### [Required action]
Render the records from the line with "How many slices are in this pie chart?" to the line with "Training Time", both included, as a Markdown table with the columns Row and Line, numbering each row and omitting blank lines and pictures.

### [Material for the task]
----------

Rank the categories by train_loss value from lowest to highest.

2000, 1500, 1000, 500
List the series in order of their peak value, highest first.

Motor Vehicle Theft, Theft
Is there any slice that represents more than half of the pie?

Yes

----------

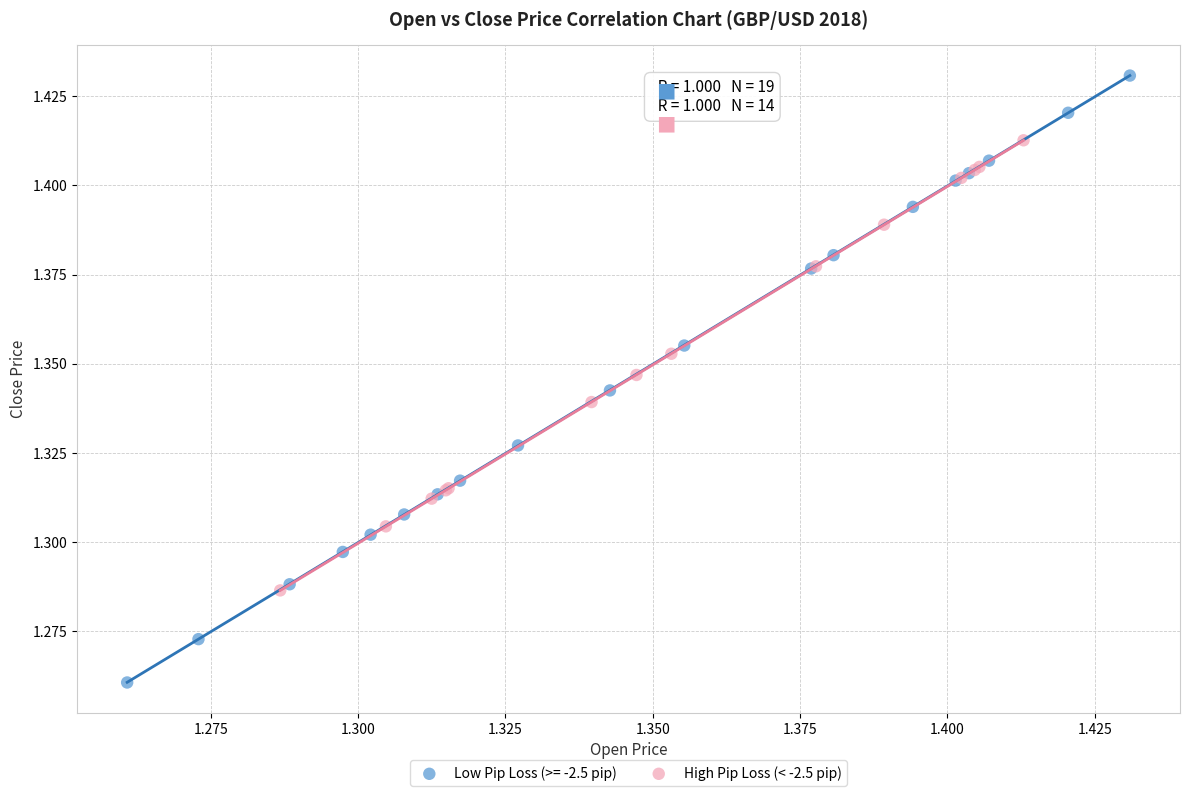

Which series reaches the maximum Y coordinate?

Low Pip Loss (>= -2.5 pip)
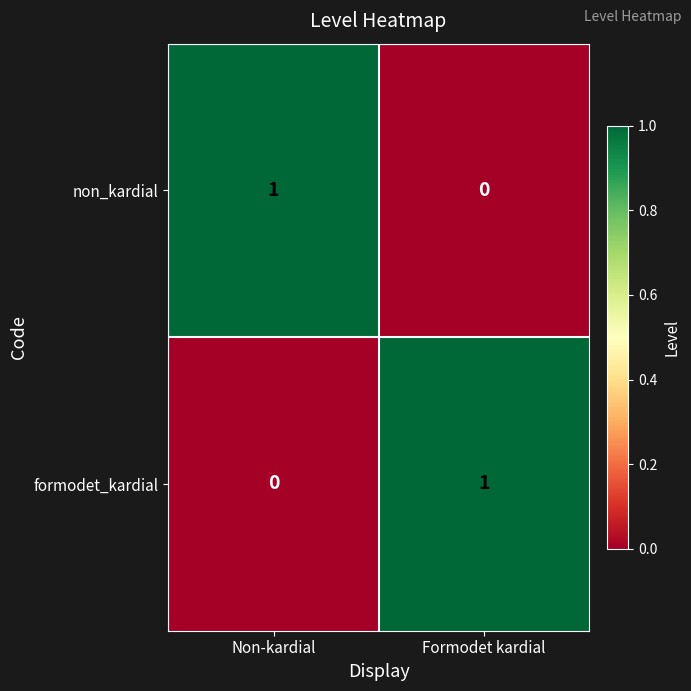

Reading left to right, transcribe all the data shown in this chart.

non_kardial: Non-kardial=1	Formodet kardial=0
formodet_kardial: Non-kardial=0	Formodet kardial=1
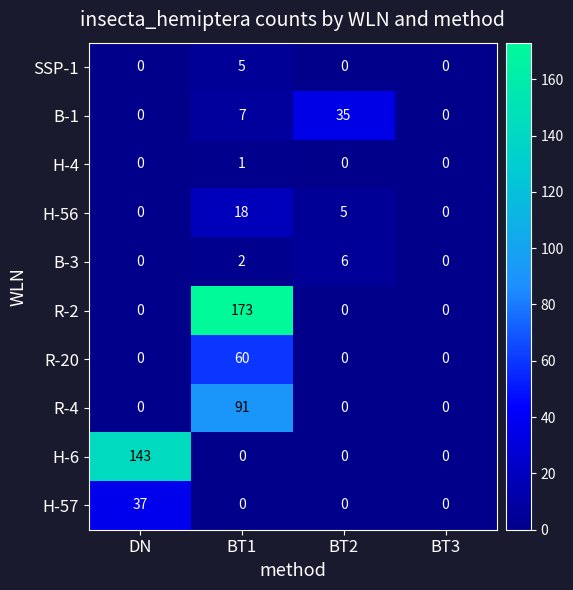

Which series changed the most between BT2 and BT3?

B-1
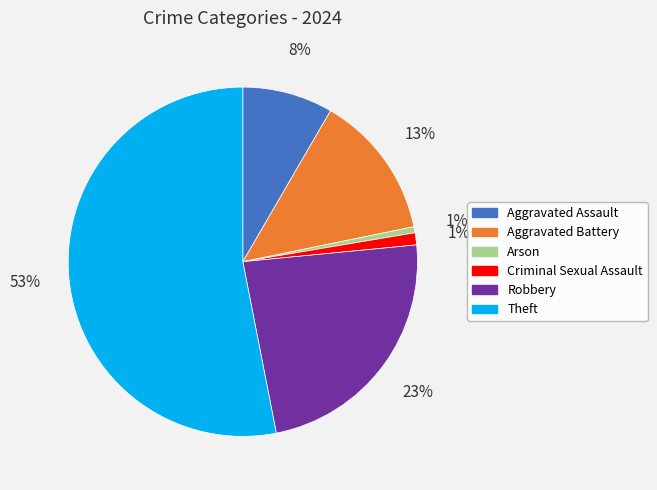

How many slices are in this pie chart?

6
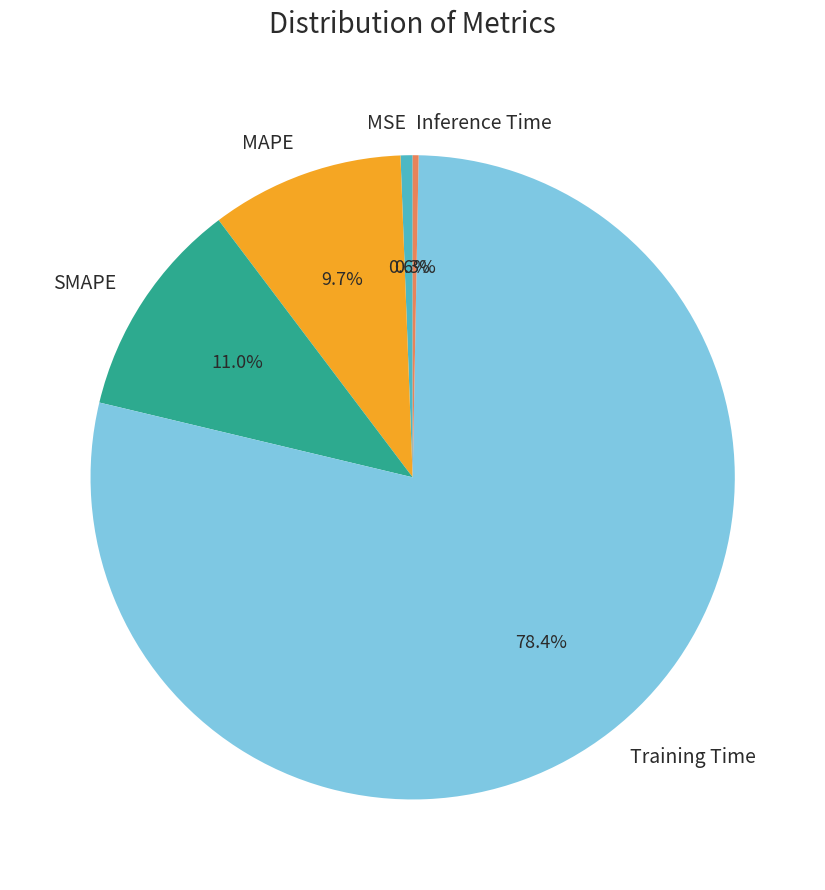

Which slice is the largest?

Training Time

----------

### [Solution to the problem]
| Row | Line |
|---|---|
| 1 | How many slices are in this pie chart? |
| 2 | 6 |
| 3 | Which slice is the largest? |
| 4 | Training Time |